Is your issue about the pull secret not being found and thus the program crashes or something nasty like this? Or is it about the pull of the image not being authenticated because the secret is missing?
If you delete a secret the 2nd option is totally expected and there is nothing we can do about it, no secret => no authentication => no pull of the image. Otherwise (1st option) it is a bug but I currently can't reproduce it, attaching related logs here could be helpful.
Hi @paullaffitte , I would believe the 2nd scenario is what happening here.
This is actual a failure scenario, that current mechanism does not cover: Repository.kuik.enx.io is a cluster-scoped object, but it is referring to a namespace-scoped pull secret.
To the cluster admin, the kuik is supposed to be transparent, so that the admin will not be aware the fact that once the repository from the private registry has been used before, the pull secret in original namespace cannot be removed. Otherwise, just like you said, even the same pull secret has been provided in a different namespace, the kuik operator will not be able to pull a different version of image from the same private registry because the Repository.kuik.enx.io is still trying to looking for the pull secret from the now-deleted namespace, not the from new namespace the same or different pull secret is being stored.
As for my suggestion:
Is there a way to specify / inject the global pull secret for the entire cluster for repository using a certain prefixes? We don't mind to inject to kuik deployment if it is allowed.
Instead the using the pull secret from the namespace where the repository.kuik.enix.io is first time created, the pull secret will be coming from a namespace not going to deleted unexpectedly, thus, solving the problem posed by the failure scenario.
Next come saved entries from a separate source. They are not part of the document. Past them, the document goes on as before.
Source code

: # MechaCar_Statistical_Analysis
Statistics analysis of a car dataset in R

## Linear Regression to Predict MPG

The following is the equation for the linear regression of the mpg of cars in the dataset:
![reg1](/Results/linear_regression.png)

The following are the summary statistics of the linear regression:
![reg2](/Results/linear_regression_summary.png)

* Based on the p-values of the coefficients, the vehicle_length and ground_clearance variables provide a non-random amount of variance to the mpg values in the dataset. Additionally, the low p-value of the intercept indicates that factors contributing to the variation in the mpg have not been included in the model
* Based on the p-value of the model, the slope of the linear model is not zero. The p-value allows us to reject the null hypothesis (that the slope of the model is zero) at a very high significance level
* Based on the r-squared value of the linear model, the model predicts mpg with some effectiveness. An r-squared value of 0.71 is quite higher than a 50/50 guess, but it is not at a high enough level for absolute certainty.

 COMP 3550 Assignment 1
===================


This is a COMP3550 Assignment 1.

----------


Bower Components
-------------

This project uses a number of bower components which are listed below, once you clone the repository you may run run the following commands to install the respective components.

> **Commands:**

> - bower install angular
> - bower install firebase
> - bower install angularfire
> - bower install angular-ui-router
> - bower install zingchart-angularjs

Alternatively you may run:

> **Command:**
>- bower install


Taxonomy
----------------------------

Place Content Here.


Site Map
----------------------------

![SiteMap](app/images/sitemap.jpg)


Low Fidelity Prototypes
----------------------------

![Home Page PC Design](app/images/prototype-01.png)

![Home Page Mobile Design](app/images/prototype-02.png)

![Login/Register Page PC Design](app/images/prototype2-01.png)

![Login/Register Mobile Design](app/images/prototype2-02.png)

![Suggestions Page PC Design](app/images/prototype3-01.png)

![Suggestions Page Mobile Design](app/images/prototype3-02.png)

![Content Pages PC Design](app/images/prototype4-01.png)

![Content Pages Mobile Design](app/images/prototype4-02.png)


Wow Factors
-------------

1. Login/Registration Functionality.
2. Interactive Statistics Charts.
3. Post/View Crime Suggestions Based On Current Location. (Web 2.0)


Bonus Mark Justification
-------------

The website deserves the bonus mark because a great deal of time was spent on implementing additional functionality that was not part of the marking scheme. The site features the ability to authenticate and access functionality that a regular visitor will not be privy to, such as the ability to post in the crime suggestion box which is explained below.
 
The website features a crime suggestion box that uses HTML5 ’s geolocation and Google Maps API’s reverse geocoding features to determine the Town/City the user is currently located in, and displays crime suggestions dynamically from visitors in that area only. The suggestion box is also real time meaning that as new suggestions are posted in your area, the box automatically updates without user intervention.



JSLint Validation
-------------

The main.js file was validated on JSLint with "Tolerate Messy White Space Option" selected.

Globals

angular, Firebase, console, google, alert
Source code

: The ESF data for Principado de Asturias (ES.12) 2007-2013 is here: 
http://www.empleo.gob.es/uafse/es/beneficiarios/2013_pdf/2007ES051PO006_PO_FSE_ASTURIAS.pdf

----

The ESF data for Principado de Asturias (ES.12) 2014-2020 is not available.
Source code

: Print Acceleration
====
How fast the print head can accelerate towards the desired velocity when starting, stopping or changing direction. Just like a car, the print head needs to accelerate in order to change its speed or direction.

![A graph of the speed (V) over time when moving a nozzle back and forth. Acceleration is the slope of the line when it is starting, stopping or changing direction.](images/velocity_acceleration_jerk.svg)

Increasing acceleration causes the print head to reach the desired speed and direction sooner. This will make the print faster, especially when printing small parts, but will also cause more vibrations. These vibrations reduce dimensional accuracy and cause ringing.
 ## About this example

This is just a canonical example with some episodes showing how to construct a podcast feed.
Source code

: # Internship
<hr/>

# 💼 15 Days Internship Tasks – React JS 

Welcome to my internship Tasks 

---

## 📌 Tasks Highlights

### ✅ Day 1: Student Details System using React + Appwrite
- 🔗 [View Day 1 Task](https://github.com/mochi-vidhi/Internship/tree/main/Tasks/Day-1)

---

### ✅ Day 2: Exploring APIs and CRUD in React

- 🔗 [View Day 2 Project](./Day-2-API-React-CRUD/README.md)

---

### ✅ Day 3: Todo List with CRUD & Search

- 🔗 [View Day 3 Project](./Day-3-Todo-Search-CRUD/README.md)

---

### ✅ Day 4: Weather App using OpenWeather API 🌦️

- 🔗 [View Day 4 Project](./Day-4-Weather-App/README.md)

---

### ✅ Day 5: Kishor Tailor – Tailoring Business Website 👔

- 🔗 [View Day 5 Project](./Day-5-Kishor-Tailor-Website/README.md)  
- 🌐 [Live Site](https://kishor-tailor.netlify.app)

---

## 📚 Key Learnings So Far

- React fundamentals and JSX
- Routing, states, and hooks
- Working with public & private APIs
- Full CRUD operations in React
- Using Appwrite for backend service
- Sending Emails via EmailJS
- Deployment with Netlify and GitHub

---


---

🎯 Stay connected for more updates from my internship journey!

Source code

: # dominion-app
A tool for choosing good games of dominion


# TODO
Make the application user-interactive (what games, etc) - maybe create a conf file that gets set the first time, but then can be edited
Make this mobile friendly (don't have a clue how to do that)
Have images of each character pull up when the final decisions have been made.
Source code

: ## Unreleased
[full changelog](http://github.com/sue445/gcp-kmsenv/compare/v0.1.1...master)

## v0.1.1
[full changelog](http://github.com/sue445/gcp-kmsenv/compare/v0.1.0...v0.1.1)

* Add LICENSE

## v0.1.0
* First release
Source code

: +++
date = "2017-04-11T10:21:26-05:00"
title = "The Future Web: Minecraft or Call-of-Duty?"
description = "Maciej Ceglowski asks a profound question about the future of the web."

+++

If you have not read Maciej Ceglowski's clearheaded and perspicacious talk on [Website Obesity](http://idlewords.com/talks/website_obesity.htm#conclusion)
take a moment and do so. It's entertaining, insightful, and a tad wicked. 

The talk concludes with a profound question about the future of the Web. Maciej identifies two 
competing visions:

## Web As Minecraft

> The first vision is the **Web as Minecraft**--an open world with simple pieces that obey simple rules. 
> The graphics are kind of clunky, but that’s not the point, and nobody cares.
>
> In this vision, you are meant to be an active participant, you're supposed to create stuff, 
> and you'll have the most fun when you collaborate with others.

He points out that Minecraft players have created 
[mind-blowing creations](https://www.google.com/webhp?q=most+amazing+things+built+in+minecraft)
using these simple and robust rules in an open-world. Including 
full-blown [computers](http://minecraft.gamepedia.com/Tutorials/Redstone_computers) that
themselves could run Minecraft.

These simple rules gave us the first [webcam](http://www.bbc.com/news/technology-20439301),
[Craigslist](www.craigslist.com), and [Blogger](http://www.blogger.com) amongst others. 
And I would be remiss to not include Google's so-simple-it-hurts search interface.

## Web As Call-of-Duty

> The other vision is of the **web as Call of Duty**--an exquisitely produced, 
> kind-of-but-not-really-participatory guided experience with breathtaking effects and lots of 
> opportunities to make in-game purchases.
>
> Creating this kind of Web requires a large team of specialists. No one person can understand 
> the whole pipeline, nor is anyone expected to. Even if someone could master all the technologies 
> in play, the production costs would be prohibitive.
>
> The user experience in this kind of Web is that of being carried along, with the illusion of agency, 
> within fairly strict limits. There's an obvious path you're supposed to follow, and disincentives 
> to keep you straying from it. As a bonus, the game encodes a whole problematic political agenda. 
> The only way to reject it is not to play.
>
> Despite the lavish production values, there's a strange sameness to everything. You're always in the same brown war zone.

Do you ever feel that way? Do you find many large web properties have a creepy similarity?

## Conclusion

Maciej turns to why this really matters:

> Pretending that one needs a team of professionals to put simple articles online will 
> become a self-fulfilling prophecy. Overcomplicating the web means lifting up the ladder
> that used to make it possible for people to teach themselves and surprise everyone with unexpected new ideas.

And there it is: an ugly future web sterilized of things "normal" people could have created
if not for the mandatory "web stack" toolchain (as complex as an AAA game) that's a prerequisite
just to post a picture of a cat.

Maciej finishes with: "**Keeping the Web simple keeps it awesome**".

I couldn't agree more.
I've tested on the latest version 1.11.0, and it seems the problem is not there anymore. I'll close it for now.
Hello,
I was writing an internal note about the recent crashes in kuik and how we handled them when I stumbled open this issue. Trying to remember what it was about I got a second reading of it and finally understood your issue, and I can confirm that it is unfortunately not fixed at all. Here are steps to reproduce:
kubectl create namespace-a && kubectl create namespace-b- create a pull secret
secret-ainnamespace-a - create a pod with image
https://private-registry/image:version-ainnamespace-awithsecret-a kubectl delete ns namespace-a- create a pod with image
https://private-registry/image:version-binnamespace-bwithout a secret
Here it fails because image:version-b is not cached yet and secret-a (which is referenced by the repository CRD) has been deleted alongside namespace-a, starting a pod with image:version-a would have worked since the image has already been cached. However, creating a pod https://private-registry/image:version-b in namespace-b with an existing secret (let's say secret-b from namespace-b) would work, since the secret reference in the repository CRD would be updated with the new value.
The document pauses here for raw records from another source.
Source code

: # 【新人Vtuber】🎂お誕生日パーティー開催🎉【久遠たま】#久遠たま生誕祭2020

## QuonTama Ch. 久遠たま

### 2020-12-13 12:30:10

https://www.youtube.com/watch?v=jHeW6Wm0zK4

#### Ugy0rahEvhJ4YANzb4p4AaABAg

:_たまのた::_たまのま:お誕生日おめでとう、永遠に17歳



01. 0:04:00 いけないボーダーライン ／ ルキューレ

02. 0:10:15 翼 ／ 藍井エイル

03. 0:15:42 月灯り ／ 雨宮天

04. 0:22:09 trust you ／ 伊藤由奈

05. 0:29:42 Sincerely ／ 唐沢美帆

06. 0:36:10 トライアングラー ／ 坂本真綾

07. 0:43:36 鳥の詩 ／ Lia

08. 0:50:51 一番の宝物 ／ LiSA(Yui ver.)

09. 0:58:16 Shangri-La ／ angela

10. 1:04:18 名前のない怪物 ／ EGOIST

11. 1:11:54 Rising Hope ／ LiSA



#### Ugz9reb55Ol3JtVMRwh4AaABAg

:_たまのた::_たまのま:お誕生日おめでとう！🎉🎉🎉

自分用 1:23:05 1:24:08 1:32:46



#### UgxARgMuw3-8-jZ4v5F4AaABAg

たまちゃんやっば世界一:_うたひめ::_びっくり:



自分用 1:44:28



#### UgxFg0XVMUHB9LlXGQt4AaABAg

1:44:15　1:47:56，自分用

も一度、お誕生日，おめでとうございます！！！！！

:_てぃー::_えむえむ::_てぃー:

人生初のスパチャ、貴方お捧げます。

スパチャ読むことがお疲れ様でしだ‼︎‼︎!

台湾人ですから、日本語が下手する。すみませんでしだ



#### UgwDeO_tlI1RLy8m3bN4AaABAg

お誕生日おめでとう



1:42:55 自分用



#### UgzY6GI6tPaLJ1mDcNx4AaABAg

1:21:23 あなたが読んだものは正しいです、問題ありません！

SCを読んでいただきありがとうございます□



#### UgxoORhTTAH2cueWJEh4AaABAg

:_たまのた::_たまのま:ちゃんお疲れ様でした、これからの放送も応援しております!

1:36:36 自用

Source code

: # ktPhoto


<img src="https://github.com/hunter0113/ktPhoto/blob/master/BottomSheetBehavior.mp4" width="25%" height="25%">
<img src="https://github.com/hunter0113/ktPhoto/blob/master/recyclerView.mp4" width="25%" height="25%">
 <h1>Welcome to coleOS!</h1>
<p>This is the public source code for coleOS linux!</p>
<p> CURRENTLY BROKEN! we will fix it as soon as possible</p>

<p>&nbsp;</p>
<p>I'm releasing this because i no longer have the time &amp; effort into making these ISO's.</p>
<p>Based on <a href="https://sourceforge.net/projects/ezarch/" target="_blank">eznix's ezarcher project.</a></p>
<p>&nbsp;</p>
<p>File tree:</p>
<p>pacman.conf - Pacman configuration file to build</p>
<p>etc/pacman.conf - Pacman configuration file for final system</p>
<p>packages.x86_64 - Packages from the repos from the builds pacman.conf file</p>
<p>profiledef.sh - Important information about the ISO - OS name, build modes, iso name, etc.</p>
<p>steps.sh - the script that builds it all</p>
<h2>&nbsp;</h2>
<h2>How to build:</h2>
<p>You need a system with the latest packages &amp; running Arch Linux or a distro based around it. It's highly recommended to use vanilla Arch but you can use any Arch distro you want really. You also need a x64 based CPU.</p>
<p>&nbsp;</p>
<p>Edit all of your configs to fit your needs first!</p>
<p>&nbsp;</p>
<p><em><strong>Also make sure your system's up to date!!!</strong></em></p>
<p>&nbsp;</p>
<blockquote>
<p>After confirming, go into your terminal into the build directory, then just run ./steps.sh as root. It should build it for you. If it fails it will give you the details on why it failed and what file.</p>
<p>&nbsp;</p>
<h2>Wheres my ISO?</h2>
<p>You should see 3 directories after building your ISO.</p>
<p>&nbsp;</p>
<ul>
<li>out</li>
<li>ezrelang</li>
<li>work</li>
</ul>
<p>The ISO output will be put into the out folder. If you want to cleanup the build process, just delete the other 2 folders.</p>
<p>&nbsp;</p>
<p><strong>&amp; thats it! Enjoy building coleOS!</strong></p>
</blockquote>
The real issue here is the kuik controller log, which is very unclear:
"error": "GET https://index.docker.io/v2/library/redacted-image-repo-problem/manifests/tag: UNAUTHORIZED: authentication required; [map[Action:pull Class: Name:library/redacted-image-repo-problem Type:repository]]"
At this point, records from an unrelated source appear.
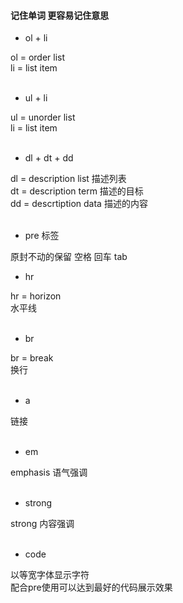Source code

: <a name="oaKXd"></a>
#### 记住单词 更容易记住意思
- ol + li

ol = order list<br />li = list item<br />​<br />

- ul + li

ul = unorder list<br />li = list item<br />​<br />

- dl + dt + dd

dl = description list 描述列表<br />dt = description term 描述的目标<br />dd = descrtiption data 描述的内容<br />​<br />

- pre 标签

原封不动的保留 空格 回车 tab

- hr

hr = horizon<br />水平线<br />​<br />

- br

br = break <br />换行<br />​<br />

- a

链接<br />​<br />

- em

emphasis 语气强调<br />​<br />

- strong

strong 内容强调<br />​<br />

- code

以等宽字体显示字符<br />配合pre使用可以达到最好的代码展示效果
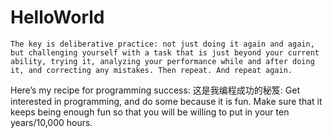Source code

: # HelloWorld
    The key is deliberative practice: not just doing it again and again, but challenging yourself with a task that is just beyond your current ability, trying it, analyzing your performance while and after doing it, and correcting any mistakes. Then repeat. And repeat again.
Here’s my recipe for programming success:
这是我编程成功的秘笈:
Get interested in programming, and do some because it is fun. Make sure that it keeps being enough fun so that you will be willing to put in your ten years/10,000 hours.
And in the CachedImage event
Failed to cache image REDACTED/plaffitt-dev/nginx:1.25-alpine-4, reason: GET https://REDACTED/v2/plaffitt-dev/nginx/manifests/1.25-alpine-4: UNAUTHORIZED: unauthorized to access repository: plaffitt-dev/nginx, action: pull: unauthorized to access repository: plaffitt-dev/nginx, action: pull
And maybe the missing event in the Repository. All of that make the situation very hard to read.